Q I have about $385,000 of U.S. savings bonds. About half of the value is principal, the other half is deferred interest. Most are I bonds purchased early in the program, which have a 3 percent fixed interest rate (or higher) component. The EE bonds are at a 4 percent rate.
I don't need the money, and I like the interest rates in this low interest rate environment, but the issue is the gigantic debt of our country and the impending debt ceiling debate coming soon in the Congress. I'm thinking of starting to liquidate some of the bonds because I don't know what to expect. What's your take? Could the U.S. default, and what does that mean for my investment?
A My bottom line is that your U.S. savings bonds are safe and remain a solid investment. Sad to say, there could be a nerve-racking moment or two after the election. Nevertheless, I still like savings bonds for individual savers, and the government will make good on the loans.
Now, two years ago I would have written -- and did write -- the notion the U.S. government might default on its debt was laughable. You've got to be kidding, right?
We're the wealthiest nation ever and U.S. Treasuries (and U.S. savings bonds) are the world's safest securities. Every investment primer uniformly describes U.S. Treasuries as the world's benchmark default-free blue-chip investment. Translation: It's as safe as it gets. Case in point: The global flight to financial safety over the past five turbulent years is a major factor behind extraordinarily low U.S. interest rates.
That said, the U.S. government came much too close to default for comfort last summer. The trigger for how the unthinkable became even remotely possible was the imminent breaching of the government's debt ceiling limit. Tea Party advocates in Congress and their allies were willing to contemplate the default option. The risk of default was averted but the brinkmanship damaged a frail economy. The compromise that averted a crisis last year is this year's so-called fiscal cliff, the $500 billion in tax hikes and spending cuts that go into effect next year without a budget deal.
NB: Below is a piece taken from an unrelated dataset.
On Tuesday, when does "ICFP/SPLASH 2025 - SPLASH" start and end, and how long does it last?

In other words, we face the prospect of another round of unnecessary default talk once the election is over. The Obama administration said on Wednesday that the Treasury would reach its legal limit on its debt before the end of the year. But a number of cash management maneuvers can stave off a default until early next year. Still, I believe even threats of default are deeply wrong considering how many retirees are dependent on Social Security payments, with our military at war in Afghanistan, the obligation to meet the federal payroll and the reliance of global savers on U.S. Treasuries.
The bottom line of default on workers, their families and savers is summarized in a simple phrase: "Not good."
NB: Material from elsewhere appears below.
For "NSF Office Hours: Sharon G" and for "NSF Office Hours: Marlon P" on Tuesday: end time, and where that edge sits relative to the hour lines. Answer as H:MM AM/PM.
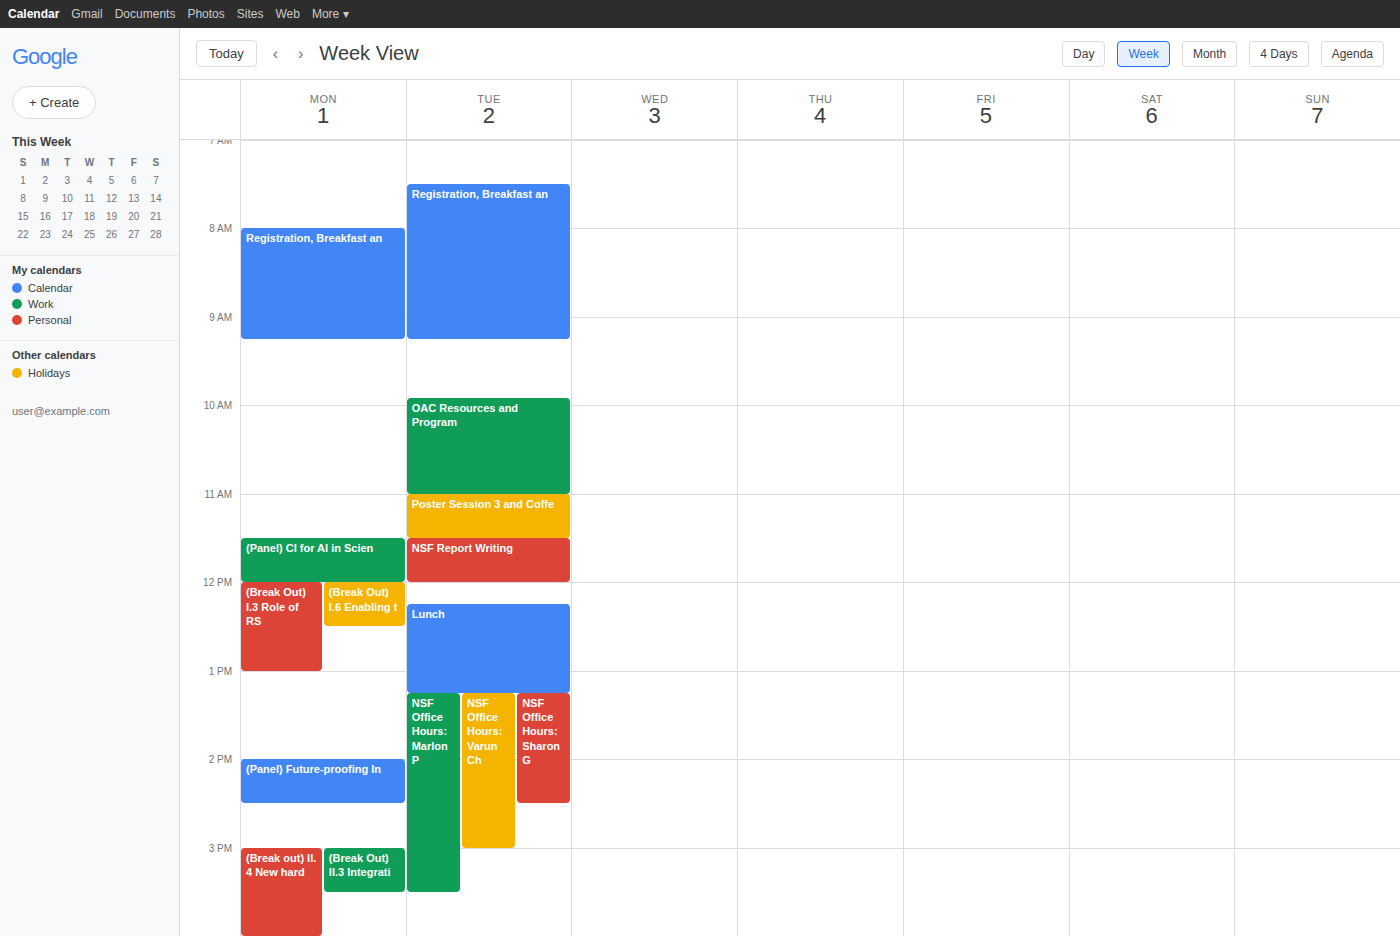
"NSF Office Hours: Sharon G": 2:30 PM, halfway between the 2 PM and 3 PM lines. "NSF Office Hours: Marlon P": 3:30 PM, halfway between the 3 PM and 4 PM lines.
Why do I recommend keeping your savings bonds? It's important to remember that the odds are still good that despite threats the government will steer clear of default and, if the unthinkable happens, it will eventually make good on its debts. The pressure from global business and global investors will be too great for Washington to not make good on its obligations. In this sense your investments in U.S. Treasuries remains safe.